Over the next few years De Pensens was scolded several times for not remaining at his post on Ile St. Jean, especially in light of the 800 livres gratuity he was receiving for living there. In 1730 he returned to Louisbourg to serve as major, but three years later was finally named lieutenant de roi of Ile St. Jean. He then received the captain's salary of 1,080 livres plus a gratuity of 800 livres and an additional 1,500 livres for maintaining a boat. De Pensens was instructed to remain on the island and return to Louisbourg only on matters of importance to the service. [11]

I11 health forced De Pensens to retire in 1737, and he was replaced on Ile St. Jean by Duchambon. Besides being next in terms of seniority, Duchambon was said by St. Ovide to possess complete knowledge of and friendship with the Acadians, while his wife, a native of this area, was fluent in the Micmac language. Instead of the appointement attached to a captain of a company, Duchambon received the regular salary of a lieutenant de roi (1,800 livres) as well as the 800 livres gratuity. [12] In 1738 the colony's two lieutenants de roi - the one at Louisbourg, the other on Ile St. Jean - clashed over their relative positions. Duchambon complained that Bourville, while temporarily in command at Louisbourg, had claimed to have authority over him. It was his opinion that as lieutenant de roi of Ile St. Jean, he was required to answer only to the governor of Ile Royale and the governor-general of Canada. De Forant, after his arrival in Louisbourg, reported to the minister that he had informed Duchambon that in the absence of the governor, he was subordinate to the lieutenant de roi of Ile Royale. [13] A few months later, while again serving as commander following De Forant's death, Bourville wrote that the lieutenant de roi of Ile St. Jean should be given an order to command for the colony as a whole in the event of the absence of both governor and lieutenant de roi since his commission gave him the right to command only Ile St. Jean. Unless this was done, he explained, Duchambon might find his authority challenged by those in the ordinary chain of command at Louisbourg; that is, the major and the most senior captains.[14]
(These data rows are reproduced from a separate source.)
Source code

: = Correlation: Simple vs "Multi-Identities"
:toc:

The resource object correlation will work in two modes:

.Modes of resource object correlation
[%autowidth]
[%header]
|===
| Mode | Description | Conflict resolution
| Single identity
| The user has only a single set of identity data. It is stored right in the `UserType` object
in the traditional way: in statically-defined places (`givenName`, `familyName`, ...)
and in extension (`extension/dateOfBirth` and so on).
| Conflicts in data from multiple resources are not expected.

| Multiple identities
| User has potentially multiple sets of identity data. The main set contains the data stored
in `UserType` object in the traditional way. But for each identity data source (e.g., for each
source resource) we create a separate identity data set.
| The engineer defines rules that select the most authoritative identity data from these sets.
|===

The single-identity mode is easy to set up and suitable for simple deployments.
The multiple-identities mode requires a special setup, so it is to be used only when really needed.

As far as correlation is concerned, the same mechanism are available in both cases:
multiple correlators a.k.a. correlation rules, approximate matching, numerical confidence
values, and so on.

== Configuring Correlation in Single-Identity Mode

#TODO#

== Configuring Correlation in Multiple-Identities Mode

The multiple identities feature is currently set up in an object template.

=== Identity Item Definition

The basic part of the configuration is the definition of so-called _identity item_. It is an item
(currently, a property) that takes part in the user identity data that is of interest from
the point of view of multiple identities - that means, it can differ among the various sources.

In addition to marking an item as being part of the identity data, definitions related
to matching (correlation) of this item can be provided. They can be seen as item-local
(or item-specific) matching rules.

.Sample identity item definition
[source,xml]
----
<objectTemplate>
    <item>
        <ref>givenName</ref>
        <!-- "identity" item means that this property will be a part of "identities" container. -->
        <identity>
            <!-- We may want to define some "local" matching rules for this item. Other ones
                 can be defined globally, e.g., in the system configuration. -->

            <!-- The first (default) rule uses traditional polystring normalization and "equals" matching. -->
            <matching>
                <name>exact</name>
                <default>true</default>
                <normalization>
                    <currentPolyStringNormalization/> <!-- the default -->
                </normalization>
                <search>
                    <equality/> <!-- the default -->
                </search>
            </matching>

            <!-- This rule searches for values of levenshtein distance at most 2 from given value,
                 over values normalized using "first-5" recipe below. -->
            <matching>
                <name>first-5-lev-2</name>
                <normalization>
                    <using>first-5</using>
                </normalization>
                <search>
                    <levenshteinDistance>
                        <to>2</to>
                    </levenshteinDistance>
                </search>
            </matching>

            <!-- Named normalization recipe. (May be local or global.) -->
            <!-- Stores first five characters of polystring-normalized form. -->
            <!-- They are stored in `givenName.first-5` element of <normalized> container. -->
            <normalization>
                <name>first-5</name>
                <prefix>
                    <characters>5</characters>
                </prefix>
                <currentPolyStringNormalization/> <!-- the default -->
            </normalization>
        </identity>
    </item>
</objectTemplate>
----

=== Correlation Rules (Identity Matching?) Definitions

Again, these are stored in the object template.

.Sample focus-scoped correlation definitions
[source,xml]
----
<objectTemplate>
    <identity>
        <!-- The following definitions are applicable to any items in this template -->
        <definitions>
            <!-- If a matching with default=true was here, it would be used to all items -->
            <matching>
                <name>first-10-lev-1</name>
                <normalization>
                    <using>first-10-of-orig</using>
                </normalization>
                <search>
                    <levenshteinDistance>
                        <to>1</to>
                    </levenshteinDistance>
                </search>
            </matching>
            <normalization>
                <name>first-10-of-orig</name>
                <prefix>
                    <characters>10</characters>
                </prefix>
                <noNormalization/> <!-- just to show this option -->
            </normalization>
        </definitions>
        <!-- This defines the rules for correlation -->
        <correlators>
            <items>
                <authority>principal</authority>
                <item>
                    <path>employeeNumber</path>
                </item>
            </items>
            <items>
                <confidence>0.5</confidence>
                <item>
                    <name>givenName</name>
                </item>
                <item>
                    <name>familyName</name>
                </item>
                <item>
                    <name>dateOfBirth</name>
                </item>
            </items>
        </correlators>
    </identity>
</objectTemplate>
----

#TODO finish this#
A few months prior to his death in October 1744, Duquesnel was advised by the minister that when De Pensens was named lieutenant de roi of Ile St. Jean, it was hoped that creation of this rank on the island would provide a feeling of stability for the inhabitants which would serve to accelerate its progress. However, as this did not seem to be happening, the position was now considered unnecessary. Duchambon was recalled to Louisbourg to succeed the retiring Bourville, but no one was named to replace him at Ile St. Jean. [15] It was unfortunate for Duchambon that soon after assuming command in Duquesnel's death he was faced with a mutiny by the troops. And, though the minister had no intention of permitting him to remain in command for long, having appointed Chateaugué governor and De Salvert interim commander, Duchambon acquired the further unwanted distinction of being in charge when the fortress fell to the New Englanders in 1745.